LT3, Language and Translation Technology Team, Ghent University
Department of Linguistics, Centre for Diversity and Learning, Ghent University
Department of Linguistics, Centre for Diversity and Learning, Ghent University
Department of Linguistics, Centre for Diversity and Learning, Ghent University
As of 2024 centralized testing will be launched in Flanders, starting with secondary education. Writing is among the tested skills and with thousands of pupils participating, the need arises for exploring automated scoring techniques. In this respect Automated Essay Scoring (AES) has proven suitable, currently employed in tests such as the TOEFL or GRE (Richardson, 2021) and yielding high correlations with humans evaluators. However, most research into AES has been performed on one particular language (English) and genre (essays), mostly written for higher education purposes (Strobl et al., 2019).
In this work we explore the possibilities of automatically scoring Dutch texts written by learners in the first stage of secondary education. To this purpose we can rely on authentic data coming from six writing assessments carried out by more than 2,300 Flemish. All this data has been holistically scored using pairwise comparison (van Daal et al., 2019), reaching a reliability score of at least .80.
Following the current evolutions in NLP the two main paradigms in training an AES (Ke and Ng, 2019) are explored: feature-based and deep learning. For the first approach, all data was first processed with T-Scan (Pander Maat et al., 2014) to derive a large range of linguistic features, after which joint optimization experiments were conducted. For the deep learning approach we experimented with fine-tuning Dutch monolingual large language models - BERTje (de Vries et al., 2019) and RobBERT (Delobelle et al., 2020).
Results on a first assessment reveal that both approaches are on par. We will discuss the results on all six assessments and the strengths and weaknesses of both approaches while also considering their complementarity. We also zoom in on the challenges of working with writing products from young learners.
Delobelle, P., Winters, T. & Berendt B. (2020). RobBERT: a Dutch RoBERTa-based Language Model. In Findings of the Association for Computational Linguistics: EMNLP 2020, pages 3255–3265.
de Vries, W., van Cranenburgh, A., Bisazza, A., Caselli, T., van Noord, G. & Nissim, M. (2019). BERTje: A Dutch BERT Model. arXiv:1912.09582.
Ke, Z. & Ng, V. (2019). Automated Essay Scoring: A Survey of the State of the Art. In Proceedings of IJCAI 2019, pages 6300-6308.
Pander Maat, H.L.W., Kraf, R.L., van den Bosch, A., van Gompel, M., Kleijn, S., Sanders, T.J.M. & van der Sloot, K. (2014). T-Scan: a new tool for analyzing Dutch text. Computational Linguistics in The Netherlands journal, 4, 53-746.

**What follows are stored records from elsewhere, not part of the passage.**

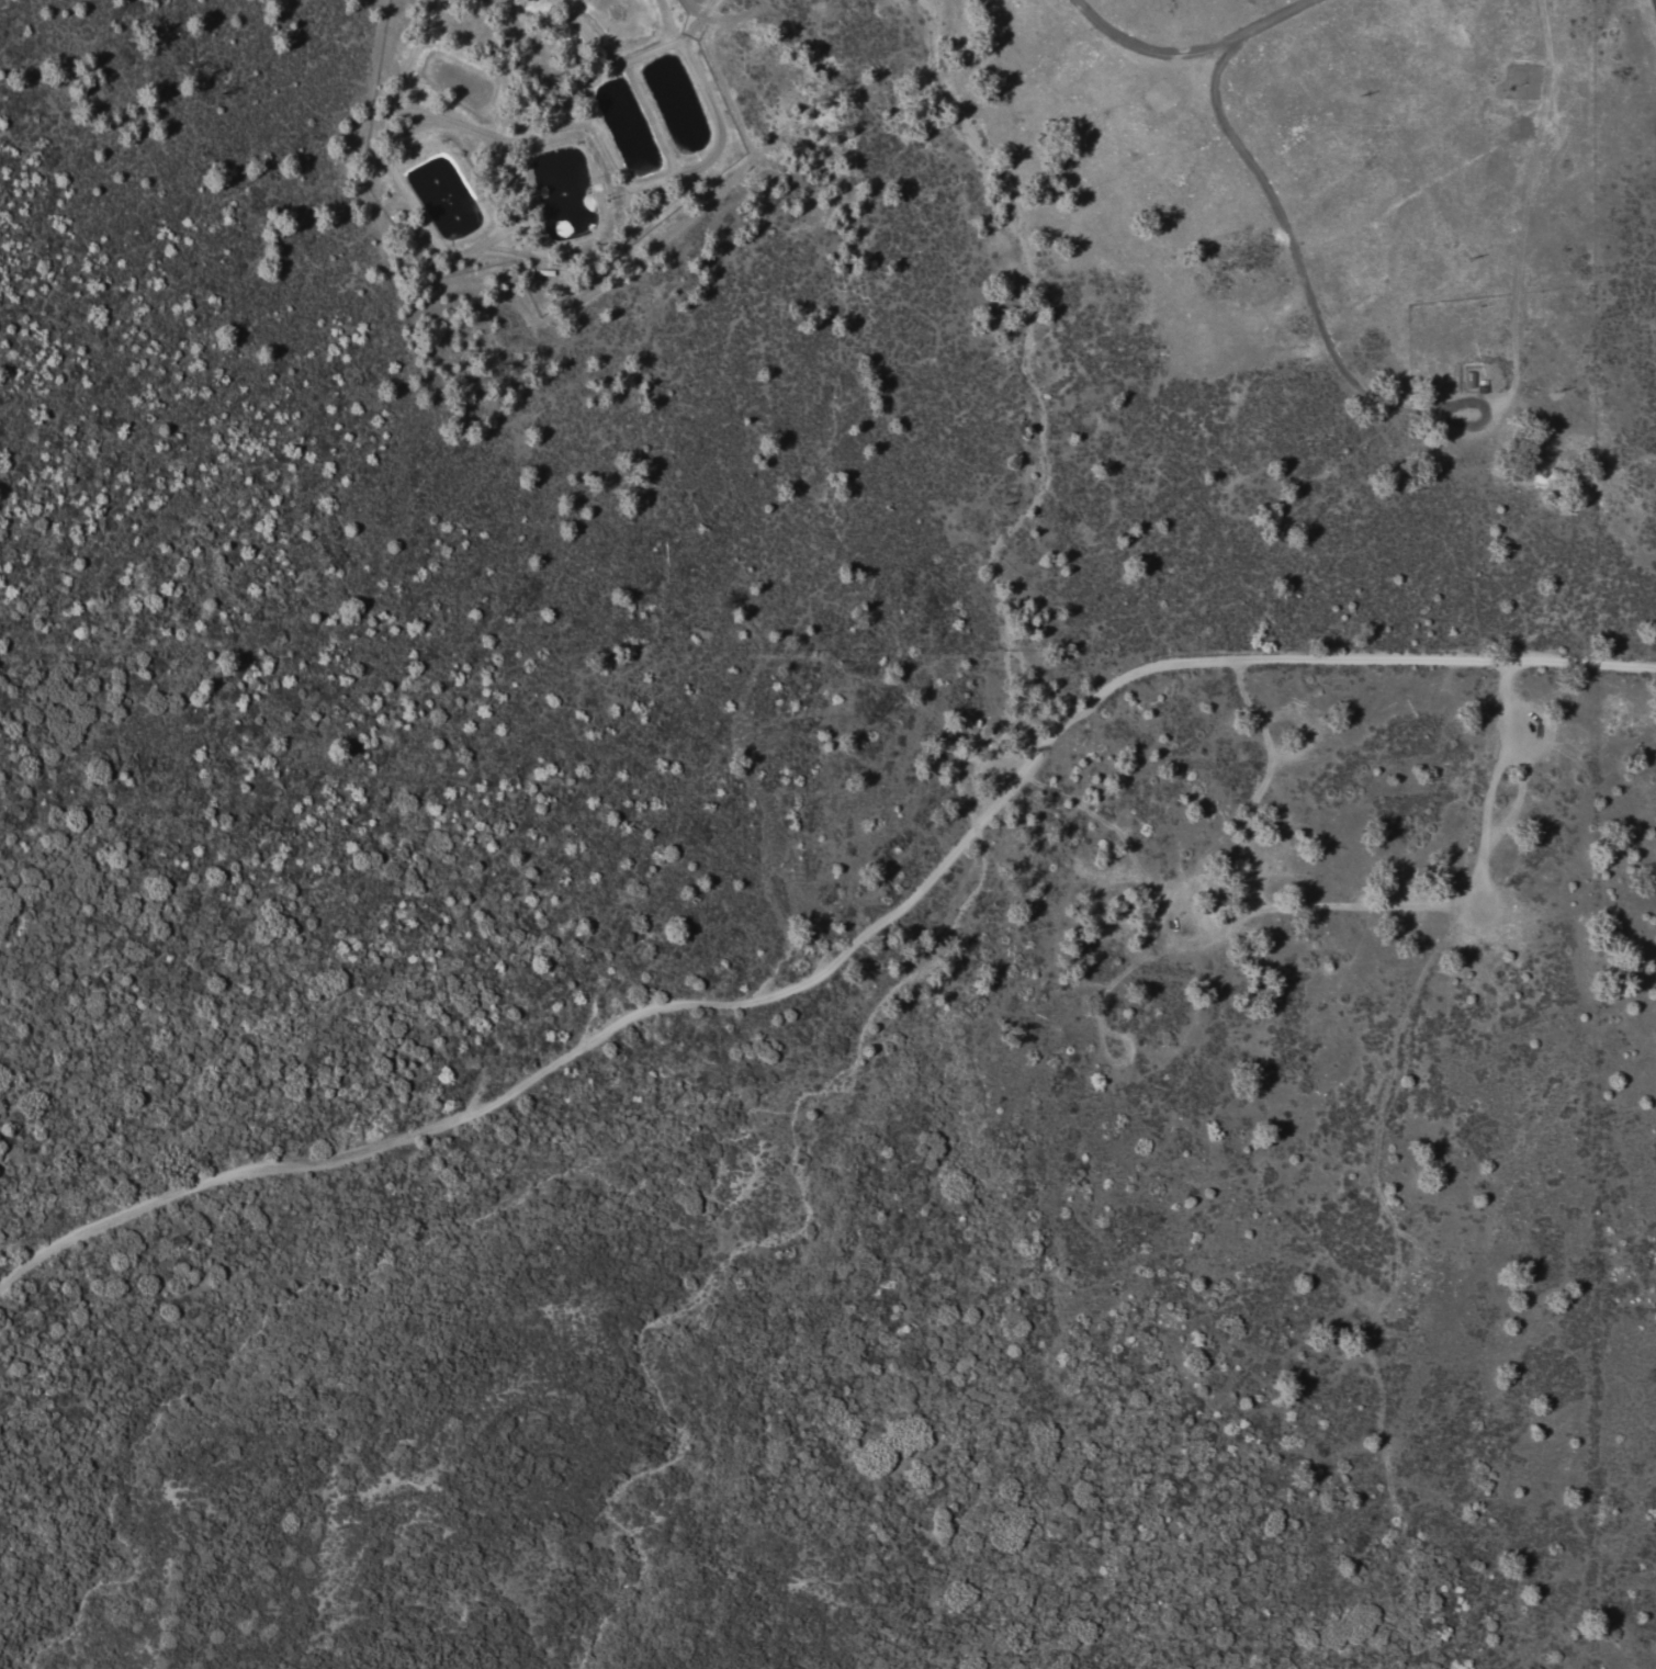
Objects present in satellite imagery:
road: (1188, 59)
wastewater plant: (549, 146)
road: (1264, 783)
road: (1336, 906)
road: (846, 951)
road: (1382, 1213)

Richardson, M., & Clesham, R. (2021). Rise of the machines? The evolving role of AI technologies in high-stakes assessment. London Review of Education, 19(1).
Strobl, C., Ailhaud, E., Benetos, K., Devitt, A., Kruse, O., Proske, A. & Rapp, C. (2019). Digital support for academic writing: A review of technologies and pedagogies. Computers & Education, 131, pages 33-48.
van Daal, T., Lesterhuis, M., Coertjens, L., Donche, V., and De Maeyer, S. (2019). Validity of comparative judgement to assess academic writing: examining implications of its holistic character and building on a shared consensus. Assessment in Education: Principles, Policy & Practice, 26, 59–74.